The peaches that hang from the trees in north-central Louisiana orchards are ripe and ready to eat from mid-June through mid-July. Until 2011, some of these locally grown peaches were peeled and cut up by volunteers. Then the Louisiana Tech Dairy incorporated them into the locally beloved peach ice cream that was only produced for the two days of the Louisiana Peach Festival in Ruston (the flavor was too labor-intensive for year-round production).
Then, in 2011, Louisiana Tech closed their 127-year-old dairy. Festival organizers have had to scramble since then to find other producers for the festival ice cream. But, rest assured, there will be peach ice cream at the Louisiana Peach Festival. As we see it, that’s reason enough to attend the festival which takes place Friday and Saturday, June 24th and 25th. But, of course, there’s so much more!

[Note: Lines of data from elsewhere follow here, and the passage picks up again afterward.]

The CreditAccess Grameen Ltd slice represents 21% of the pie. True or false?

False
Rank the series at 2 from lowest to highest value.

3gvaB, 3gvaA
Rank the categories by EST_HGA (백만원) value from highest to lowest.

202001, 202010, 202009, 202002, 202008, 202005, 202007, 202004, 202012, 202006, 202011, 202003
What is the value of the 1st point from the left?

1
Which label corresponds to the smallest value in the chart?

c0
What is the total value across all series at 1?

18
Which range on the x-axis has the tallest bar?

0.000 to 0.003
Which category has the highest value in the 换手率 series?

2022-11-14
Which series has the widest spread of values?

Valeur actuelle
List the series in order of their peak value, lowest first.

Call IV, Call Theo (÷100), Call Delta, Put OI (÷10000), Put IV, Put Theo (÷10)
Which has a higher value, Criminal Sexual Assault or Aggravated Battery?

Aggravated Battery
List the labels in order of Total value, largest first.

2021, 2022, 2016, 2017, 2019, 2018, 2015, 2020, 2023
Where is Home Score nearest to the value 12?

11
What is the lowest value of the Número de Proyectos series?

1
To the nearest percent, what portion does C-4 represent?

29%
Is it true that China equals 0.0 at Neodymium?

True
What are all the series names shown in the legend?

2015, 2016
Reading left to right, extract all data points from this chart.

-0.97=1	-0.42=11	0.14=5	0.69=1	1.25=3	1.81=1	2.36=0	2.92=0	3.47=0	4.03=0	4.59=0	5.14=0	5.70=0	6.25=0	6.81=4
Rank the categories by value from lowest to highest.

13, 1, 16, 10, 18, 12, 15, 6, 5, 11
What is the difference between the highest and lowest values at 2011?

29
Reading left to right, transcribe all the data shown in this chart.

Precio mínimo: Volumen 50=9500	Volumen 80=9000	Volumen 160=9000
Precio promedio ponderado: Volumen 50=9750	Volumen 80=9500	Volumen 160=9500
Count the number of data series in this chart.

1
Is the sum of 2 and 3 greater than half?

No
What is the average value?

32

The first Louisiana Peach Festival was held in 1951, with Justin Wilson (yes, the same gentleman that decades later hosted the popular cooking show) serving as MC for the beauty pageant and Louisiana Senator LeBlanc (inventor of the patent “medicine,” especially popular in dry counties, known as Hadacol) presenting the pageant crown. The 2016 festival will be the 66th.
Friday at 10 a.m. there will be a Peach Cookery Contest. Ordinarily, the festival features a peach eating contest as well. Last year, the Louisiana Peach Festival entered the record books for baking the world’s largest peach cobbler so, to honor that new distinction, the peach eating contest is being replaced by a peach cobbler eating contest. That’ll happen at 7 p.m. Saturday.
There are a bazillion other events scheduled. Here’s just a small sample: fishing tournaments, rodeos, concerts, lots of kids’ activities, a parade, sidewalk sales, a downtown food court (every vendor will have something peachy on the menu: peach hushpuppies, peach bread pudding, …)… Check out the festival website for all the details. Festival admission is $10 each day or $15 for both days, free for young kids.